Protractor, an instrument for laying off angles in plotting. There are four principal forms of the protractor: the rectangular, the semicircular, the circular, and the reflecting. The rectangular consists usually of a thin rectangular piece of ivory or metal, three edges of which are graduated from 0 to 180 degrees by portions of radii converging to the middle of the fourth edge as a centre;it is used only where a loose approximation to accuracy suffices. The circular and semicircular protractors, with either two, one, or no arms, are graduated circular arcs (usually metal), with or without flat straight-edged arms, turning about their perforated centres, and carrying verniers for the accurate reading of their arcs. But as they are only capable of protracting and measuring single angles on a map, they have not so wide a range of usefulness in engineering and surveying as the three-arm protractor. The three-arm circular protractor is a modification of the station-pointer, differing from it in having its verniers movable and its arcs fixed, instead of the opposite. It consists of a graduated circular arc fixed to the middle one of three long flat arms which turn about its centre, from which diverge their straight fiducial edges.
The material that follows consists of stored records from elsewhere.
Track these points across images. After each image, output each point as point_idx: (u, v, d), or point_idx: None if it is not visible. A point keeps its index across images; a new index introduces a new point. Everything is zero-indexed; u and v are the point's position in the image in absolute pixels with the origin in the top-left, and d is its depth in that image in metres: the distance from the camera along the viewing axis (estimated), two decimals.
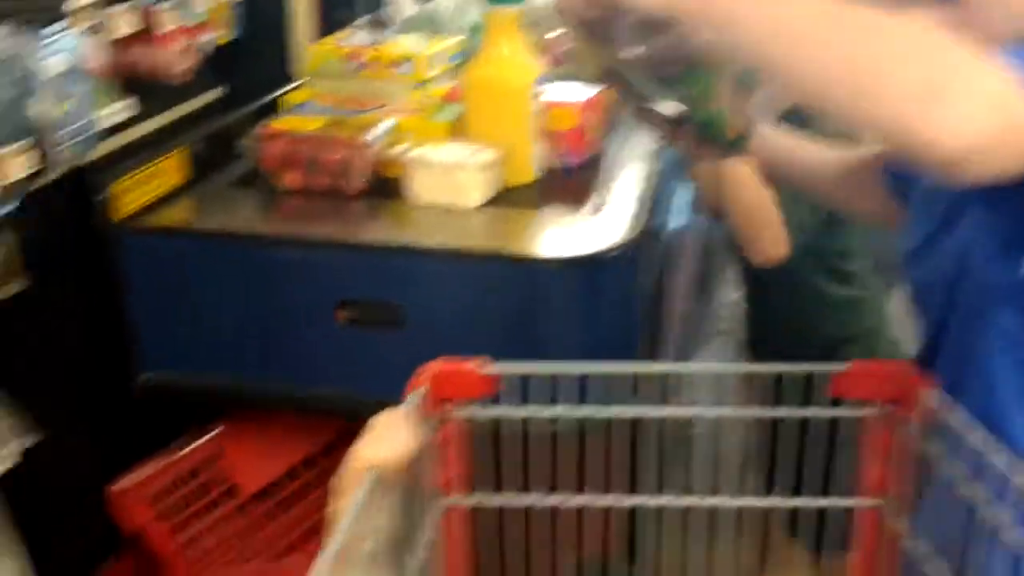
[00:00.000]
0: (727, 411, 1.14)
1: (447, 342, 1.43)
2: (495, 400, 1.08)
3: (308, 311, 1.50)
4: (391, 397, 1.48)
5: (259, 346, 1.55)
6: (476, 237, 1.52)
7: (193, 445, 1.66)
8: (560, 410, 1.08)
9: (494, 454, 1.18)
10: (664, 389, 1.13)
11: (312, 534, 1.74)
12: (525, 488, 1.13)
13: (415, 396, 1.01)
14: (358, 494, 0.79)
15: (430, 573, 1.00)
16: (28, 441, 1.24)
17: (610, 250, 1.43)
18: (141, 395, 1.59)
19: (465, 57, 1.89)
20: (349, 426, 1.74)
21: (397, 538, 0.87)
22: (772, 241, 1.46)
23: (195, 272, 1.55)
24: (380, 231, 1.61)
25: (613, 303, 1.46)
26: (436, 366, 1.06)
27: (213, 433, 1.68)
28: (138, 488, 1.59)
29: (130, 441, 1.78)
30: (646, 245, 1.53)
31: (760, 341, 1.84)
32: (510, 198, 1.60)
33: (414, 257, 1.47)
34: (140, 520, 1.58)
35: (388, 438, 0.89)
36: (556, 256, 1.44)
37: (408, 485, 0.92)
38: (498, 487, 1.13)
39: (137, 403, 1.71)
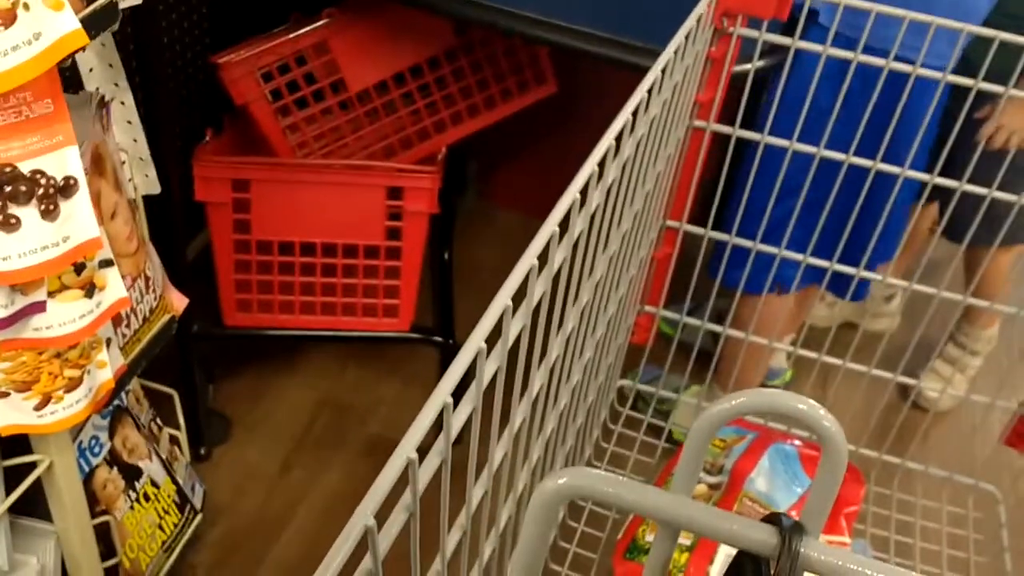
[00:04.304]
0: None
1: None
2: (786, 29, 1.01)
3: None
4: (517, 6, 1.41)
5: None
6: None
7: (301, 30, 1.61)
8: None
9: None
10: None
11: (411, 142, 1.74)
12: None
13: (705, 1, 0.93)
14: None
15: (663, 185, 1.00)
16: None
17: None
18: None
19: None
20: (459, 41, 1.72)
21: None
22: None
23: None
24: None
25: None
26: None
27: (321, 22, 1.63)
28: (246, 62, 1.56)
29: (240, 18, 1.74)
30: None
31: None
32: None
33: None
34: (247, 95, 1.57)
35: None
36: None
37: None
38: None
39: None
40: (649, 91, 0.77)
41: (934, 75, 1.13)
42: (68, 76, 1.18)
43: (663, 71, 0.82)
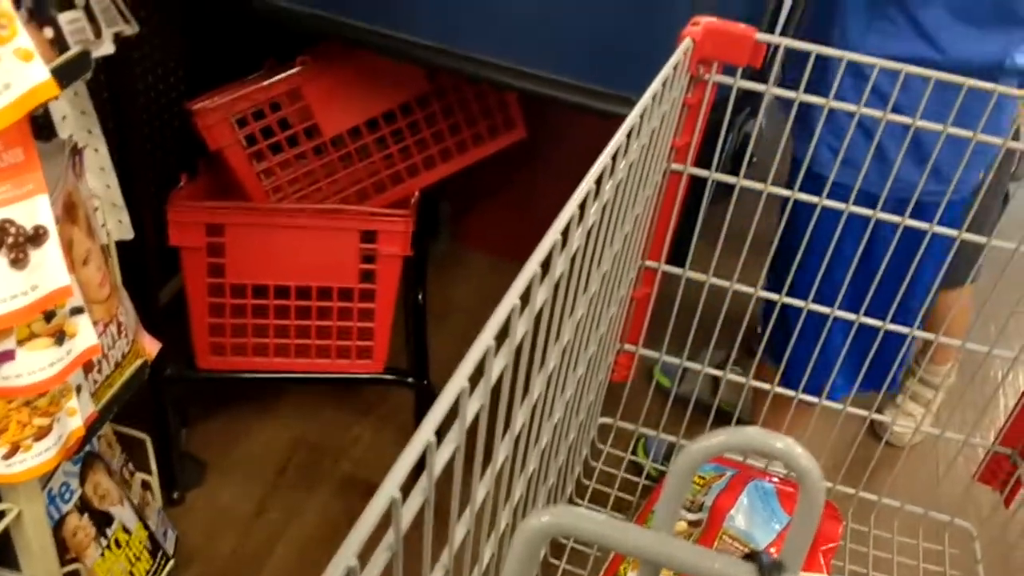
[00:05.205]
0: None
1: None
2: (758, 75, 1.03)
3: None
4: (486, 54, 1.43)
5: None
6: None
7: (275, 77, 1.63)
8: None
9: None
10: None
11: (385, 186, 1.75)
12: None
13: (681, 49, 0.96)
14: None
15: (642, 226, 1.02)
16: (126, 29, 1.19)
17: None
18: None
19: None
20: (430, 87, 1.74)
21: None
22: None
23: None
24: None
25: None
26: (708, 22, 1.00)
27: (295, 69, 1.64)
28: (220, 108, 1.57)
29: (215, 65, 1.75)
30: None
31: None
32: None
33: None
34: (222, 140, 1.58)
35: None
36: None
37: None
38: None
39: (226, 28, 1.65)
40: (628, 136, 0.79)
41: None
42: (41, 123, 1.18)
43: (641, 116, 0.84)
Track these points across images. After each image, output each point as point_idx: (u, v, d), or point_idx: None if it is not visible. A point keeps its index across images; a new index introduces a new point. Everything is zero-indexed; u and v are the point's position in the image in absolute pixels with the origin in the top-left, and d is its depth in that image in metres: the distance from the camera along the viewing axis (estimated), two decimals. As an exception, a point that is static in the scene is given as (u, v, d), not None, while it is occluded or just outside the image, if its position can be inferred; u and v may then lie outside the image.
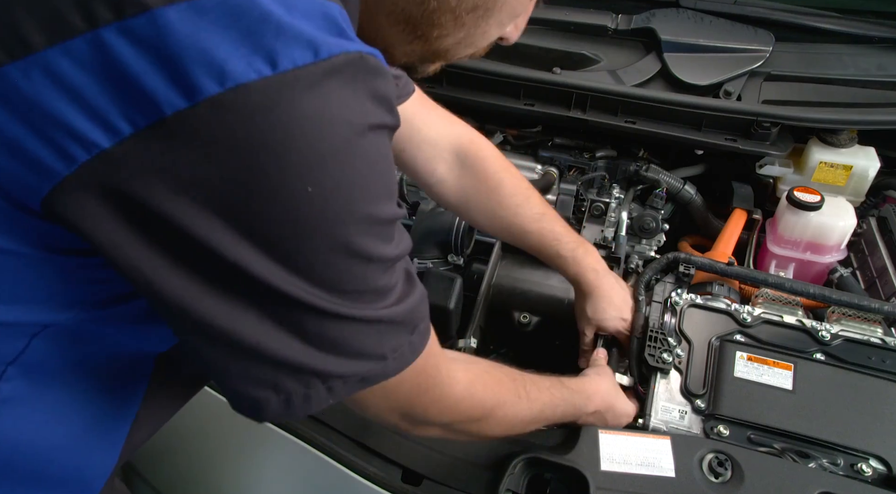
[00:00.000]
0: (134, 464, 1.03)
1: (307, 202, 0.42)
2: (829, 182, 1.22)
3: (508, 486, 0.79)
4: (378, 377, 0.54)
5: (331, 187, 0.43)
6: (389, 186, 0.49)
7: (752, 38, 1.27)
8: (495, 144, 1.40)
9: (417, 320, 0.56)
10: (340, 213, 0.44)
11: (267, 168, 0.40)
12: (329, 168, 0.43)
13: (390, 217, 0.49)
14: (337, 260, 0.46)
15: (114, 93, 0.38)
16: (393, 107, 0.47)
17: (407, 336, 0.55)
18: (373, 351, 0.53)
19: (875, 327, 0.98)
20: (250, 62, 0.39)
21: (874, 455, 0.83)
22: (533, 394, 0.76)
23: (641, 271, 1.15)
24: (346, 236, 0.45)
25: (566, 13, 1.35)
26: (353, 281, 0.48)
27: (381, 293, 0.52)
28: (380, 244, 0.49)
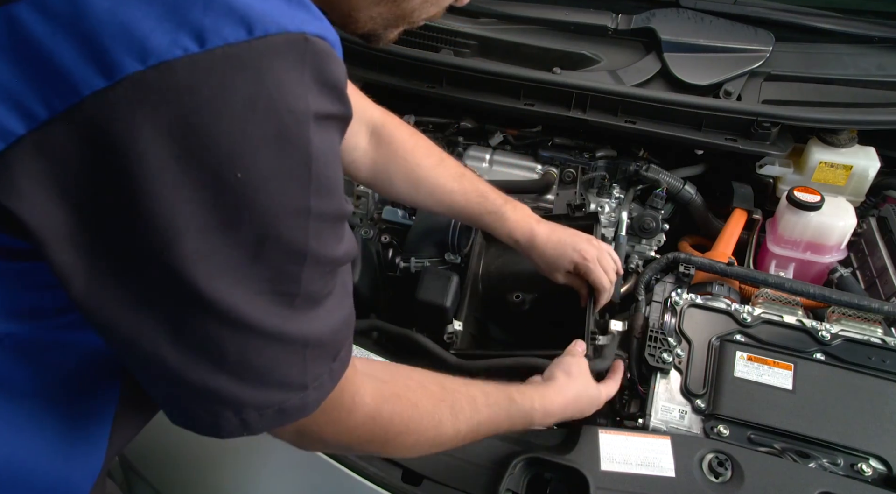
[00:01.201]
0: (134, 464, 1.03)
1: (234, 190, 0.39)
2: (829, 182, 1.22)
3: (508, 486, 0.79)
4: (296, 410, 0.50)
5: (263, 177, 0.40)
6: (334, 180, 0.45)
7: (752, 38, 1.27)
8: (495, 145, 1.41)
9: (341, 343, 0.53)
10: (272, 205, 0.41)
11: (194, 152, 0.38)
12: (262, 156, 0.40)
13: (333, 213, 0.46)
14: (268, 255, 0.43)
15: (28, 74, 0.36)
16: (343, 95, 0.44)
17: (328, 364, 0.51)
18: (294, 380, 0.49)
19: (875, 327, 0.98)
20: (175, 39, 0.36)
21: (874, 455, 0.83)
22: (464, 415, 0.68)
23: (641, 271, 1.16)
24: (278, 230, 0.42)
25: (566, 13, 1.35)
26: (284, 282, 0.45)
27: (314, 300, 0.48)
28: (319, 242, 0.45)
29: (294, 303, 0.46)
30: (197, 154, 0.38)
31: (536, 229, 1.02)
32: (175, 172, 0.38)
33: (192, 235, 0.40)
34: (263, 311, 0.44)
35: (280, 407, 0.49)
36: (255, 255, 0.42)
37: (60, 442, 0.56)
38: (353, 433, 0.59)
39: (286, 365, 0.48)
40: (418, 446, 0.65)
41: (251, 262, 0.42)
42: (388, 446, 0.62)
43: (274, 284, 0.44)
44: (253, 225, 0.41)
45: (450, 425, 0.66)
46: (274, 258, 0.43)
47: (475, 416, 0.70)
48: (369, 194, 1.37)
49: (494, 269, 1.16)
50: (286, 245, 0.43)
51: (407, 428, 0.62)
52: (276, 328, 0.45)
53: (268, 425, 0.49)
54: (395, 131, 1.00)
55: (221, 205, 0.40)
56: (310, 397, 0.50)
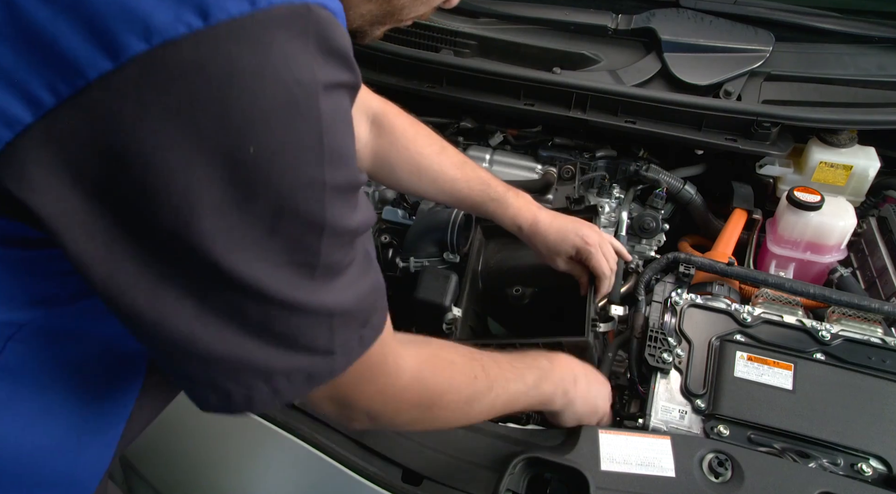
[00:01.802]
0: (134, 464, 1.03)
1: (248, 166, 0.39)
2: (829, 182, 1.22)
3: (508, 486, 0.79)
4: (324, 374, 0.51)
5: (275, 149, 0.40)
6: (346, 149, 0.45)
7: (752, 38, 1.27)
8: (495, 145, 1.41)
9: (371, 311, 0.53)
10: (286, 176, 0.41)
11: (205, 130, 0.38)
12: (273, 128, 0.39)
13: (348, 183, 0.46)
14: (285, 228, 0.43)
15: (32, 61, 0.35)
16: (351, 62, 0.44)
17: (357, 330, 0.52)
18: (320, 346, 0.49)
19: (875, 327, 0.98)
20: (179, 15, 0.35)
21: (874, 455, 0.83)
22: (493, 371, 0.70)
23: (641, 271, 1.16)
24: (295, 202, 0.42)
25: (566, 13, 1.35)
26: (303, 253, 0.45)
27: (335, 271, 0.48)
28: (335, 212, 0.45)
29: (314, 275, 0.46)
30: (208, 131, 0.38)
31: (539, 216, 1.02)
32: (187, 152, 0.38)
33: (209, 212, 0.40)
34: (285, 282, 0.44)
35: (308, 373, 0.49)
36: (273, 228, 0.42)
37: (72, 436, 0.56)
38: (400, 397, 0.60)
39: (311, 333, 0.48)
40: (460, 405, 0.66)
41: (269, 235, 0.42)
42: (434, 408, 0.64)
43: (293, 255, 0.44)
44: (269, 199, 0.41)
45: (483, 380, 0.68)
46: (292, 231, 0.43)
47: (503, 374, 0.72)
48: (369, 194, 1.37)
49: (494, 263, 1.16)
50: (303, 217, 0.43)
51: (450, 386, 0.64)
52: (297, 299, 0.45)
53: (297, 391, 0.50)
54: (396, 120, 1.00)
55: (237, 181, 0.40)
56: (337, 361, 0.51)
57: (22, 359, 0.50)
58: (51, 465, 0.56)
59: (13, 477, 0.54)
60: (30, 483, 0.55)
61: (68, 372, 0.54)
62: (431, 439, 0.88)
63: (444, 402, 0.64)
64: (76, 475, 0.59)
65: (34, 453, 0.54)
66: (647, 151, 1.36)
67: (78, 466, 0.58)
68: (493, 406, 0.71)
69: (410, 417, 0.63)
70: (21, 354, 0.49)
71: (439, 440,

Fixed to each of the side arms is an index and vernier, by means of which those arms can be set so as to make any required angles with the middle arm. This instrument furnishes the readiest and most accurate graphic solution of the three-point problem on which hydrogra-phers so universally depend for determining positions of the sounding boat. The reflecting protractor, invented in January, 1874, by T. J. Lowry of the United States coast survey, enables one observer to measure at the same instant two adjacent angles, and plot them with the same instrument. It is obtained by placing between the fixed and each of the movable arms of the three-arm protractor an index arm; and each of these is so connected with those by means of jointed parallelograms that it always bisects the angle contained by the fixed arm and its corresponding movable protractor arm. Each of these index arms carries a mirror mounted perpendicular to its plane (and over its centre) of motion; these mirrors may be mounted to move either in the same or in parallel planes. (See Sextant.) Slightly forward of these mirrors on the line of sight is fixed a horizon glass, half silvered to admit of direct and reflected vision.
As the angular distance moved over by a mirror while measuring an angle is only half of the actual angle measured, and as each of these movable protractor arms is driven along its arc simultaneously with and twice as fast as its corresponding index arm, the angles contained by the fixed and movable protractor arms are the actual angles measured. When using the reflecting protractor the observer brings its face into the plane passing through his eye and three objects, and then sets his index arm so that the reflected and direct images of the objects (say left-hand and middle) of one of the desired angles are not coincident, yet approaching on account of the progress of the boat, and with the second index glass he makes the images of the right-hand and middle objects coincident, and keeps them so with the tangent screw till the first two objects become coincident, then clamps, and the angles are measured and also ready set off on the instrument. He now places the instrument on the map and shifts it until the fiducial edges of its protractor arms traverse the three points observed on, and dots the centre of the position.